* EXTRAIT FOURNI
■ ■ ■ ■ ■ ■ ■

Le Khammess est tenu d’effectuer l'irrigation de la Ghaba, la taille des arbres fruitiers, la culture des parcelles, l’épandage du fumier, l’assistance lors de la pollinisation, le contrôle lors de la cueillette des dattes. Il doit entre autre maintenir en bon état le branchage des haies, le curage des Khandaks, l’entretien des Seguias. Lorsque les fruits mûrissent dans leurs arbres, ils ont besoin d’être gardés nuit et jour pour prévenir l’éventuel vol. Le Khammess et ses fils campent alors dans la Ghaba et passent leurs nuits soit dans la Guiricha (cabanon en branchages et palmes) soit dans une tente ou même à l’air libre.
La pollinisation des palmiers dattiers a lieu habituellement dans le Djérid du 15 mars au 15 avril. Les palmiers mâles appelés Dhokars fleurissent assez tôt et ils se distinguent des palmiers femelles par un feuillage plus dense, plus vert, plus doux au toucher et surtout par un tronc plus solide.
Les Dhokars sont généralement en un nombre très réduit. Un palmier mâle peu fournir du pollen suffisant pour féconder 500 à 600 palmiers femelles ; certains rares mâles peuvent fertiliser jusqu’à 1000 femelles.
Les Dhokars vivent beaucoup plus que les palmiers dattiers femelles, ils grandissent et deviennent assez long qu’il devient très difficile d’en collecter le pollen.
A la fin, Ils partagent le même destin que les vieux palmiers femelles stériles pour devenir un Légmia et fournir son suc intérieur sous forme d’un liquide savoureux, le fameux Legmi. A la dernière goutte, la mort de l’arbre suivra.
Beaucoup de pluie après les premières semaines de pollinisation est aussi nuisible que l'irrigation à cette période qui risque de causer la chute du fruit.
Les pluies occasionnelles qui peuvent tomber pendant les mois de Mai, juin et juillet c'est-à-dire, après que le fruit soit formé et avant qu’il commence à mûrir ne cause aucun dommage à la récolte.

■ ■ ■ ■ ■ ■ ■

* DONNÉES FOURNIES
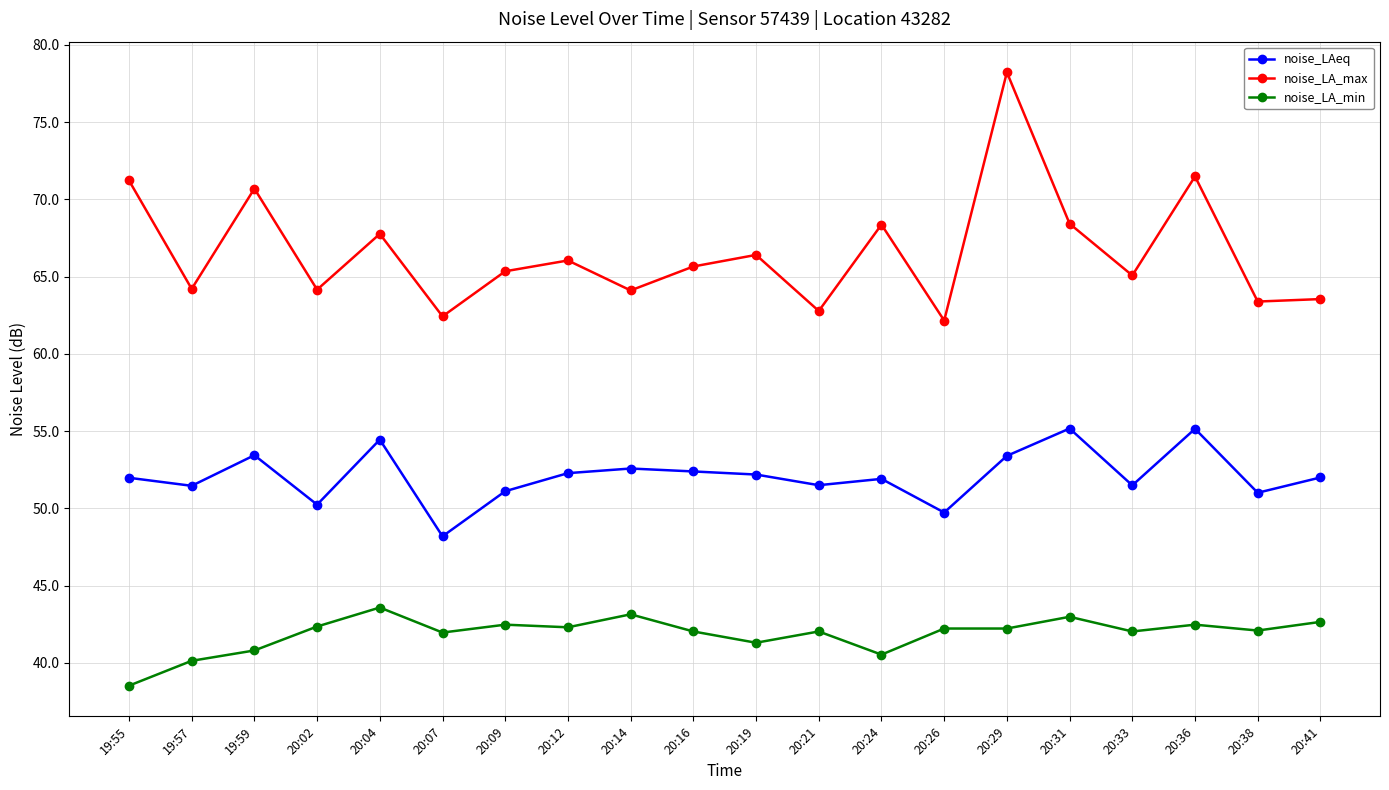

What is the value of the noise_LA_min point at the 11th from the left?

41.3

■ ■ ■ ■ ■ ■ ■

* CONSIGNES DE L'EXERCICE
1. Traduisez en anglais la phrase suivante de l'extrait sur les palmiers dattiers du Djérid : « La pollinisation des palmiers dattiers a lieu habituellement dans le Djérid du 15 mars au 15 avril. »
2. Reproduisez le passage de l'extrait sur les palmiers dattiers du Djérid depuis « Beaucoup de pluie » jusqu'à « chute du fruit. ».

* RÉPONSES RÉDIGÉES
1. Date palm pollination usually takes place in the Djerid from March 15 to April 15.

2.
Beaucoup de pluie après les premières semaines de pollinisation est aussi nuisible que l'irrigation à cette période qui risque de causer la chute du fruit.